Lo que el día debe a la noche narra los acontecimientos difíciles, a través de letras apasionadas y conmovedoras que desde 1930 viajan hasta la actualidad.  


Lo que el día debe a la noche


Ferdinand von Chirac, el autor alemán de novela negra y relatos, basa su obra en una frase de Aristóteles: las cosas son como son.  O sea que no pasa nada que no deba pasar ni llega nada por el solo deseo de que llegue. Todo sigue un orden que provocamos, que no se racionaliza sino que aparece como resultante. Así que vivimos en medio de un sinfín de variables que no controlamos, que se crían en una palabra, en un acto, en un olvido, en una decisión. Y así se dan las cosas, libres como pájaros y debidas a nuestra libertad de elegir. 


¿Qué le debe el día a la noche? Voltaire decía, en El cándido, que como este no es el mejor de los mundos posibles (contrariando la teoría de Leibniz), sobrevivimos a él trabajando, entregados a una tarea, a un horario y a un salario. Y ese trabajo nos da unos resultados económicos, sociales y de nuevos descubrimientos sobre las cosas, asunto que se admite siempre y cuando nos neguemos a la teoría sobre la libido de Freud, que en última instancia parece que rige la esencia de estar vivo. Durante el día hacemos lo que es necesario para no desesperar y en la noche, libres de toda tarea, buscamos dormir para que esa desesperación no nos abra los ojos, cosa que pasa cuando no hemos resuelto nuestra relación vital con el otro que nos contiene o nos debiera contener. Y así somos, en la alteridad lograda o por encontrar. Así que el día debe a la noche lo que obviamos haciendo otra cosa, eso de que nos escapamos llenando informes a cambio, la mirada de reojo buscando una mirada, el pasar de lado queriendo detenerse, el querer decir más sin lograrlo, el sueño en veremos, la caricia detenida, el beso que pudo darse. Y en la noche, cansados de ese juego de roles del día (donde siempre fuimos otros), algunos recuperan algo, otros encuentran el cuarto vacío. 
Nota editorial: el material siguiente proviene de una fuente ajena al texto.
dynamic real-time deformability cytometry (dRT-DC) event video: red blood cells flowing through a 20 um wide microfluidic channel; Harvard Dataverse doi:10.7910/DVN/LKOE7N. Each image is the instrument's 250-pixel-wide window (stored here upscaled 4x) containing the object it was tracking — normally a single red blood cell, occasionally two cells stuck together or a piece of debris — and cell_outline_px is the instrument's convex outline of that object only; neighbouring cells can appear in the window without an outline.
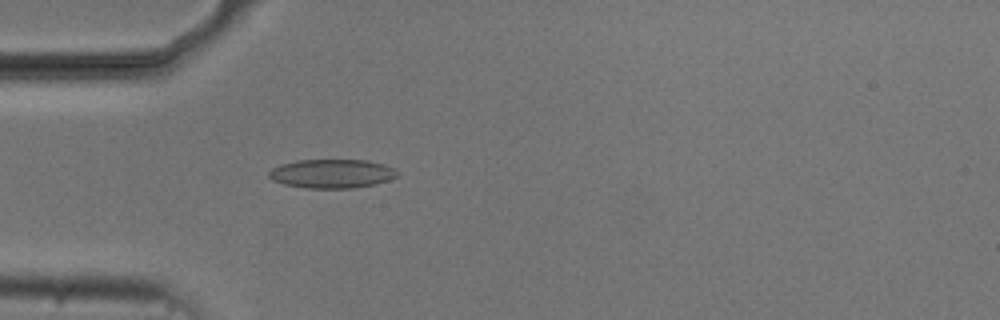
{"species": "common noctule bat (a hibernating species)", "species_latin": "Nyctalus noctula", "temperature_condition": "cold", "stored_images_in_passage": 54, "camera_frame_rate_fps": 3000, "um_per_image_px": 0.085, "animal": {"sex": "male", "body_mass_g": 20.5, "forearm_length_mm": 52.5}, "frame": {"image": 1, "passage_image": 16, "time_ms": 5.0, "image_size_px": [1000, 320], "cell_outline_px": [[400, 172], [396, 176], [388, 180], [376, 184], [352, 188], [308, 188], [284, 184], [272, 180], [268, 176], [268, 172], [272, 168], [280, 164], [296, 160], [368, 160], [384, 164], [396, 168]], "centroid_in_image_um": [28.22, 14.75], "position_along_channel_um": 56.8, "area_um2": 21.79}}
Y para reconocer esto, para llorarlo sin resentimientos, se necesita de una vida honrada, que es la que es, la que se pudo hacer con un mínimo de dolor, la que fue viviendo y sabiéndose en un escenario (las cosas pasando y nosotros pasando con ellas). Y en esta vida honrada están las pérdidas que nos provocamos, los encuentros ansiados que no se dieron, la mujer o el hombre que esperaron para un abrazo y en la espera se perdieron, las palabras que no llegaron.  Bueno, es lo que el día debe a la noche, contado por un hombre que se ha puesto nombre de mujer intentando recuperar el encuentro.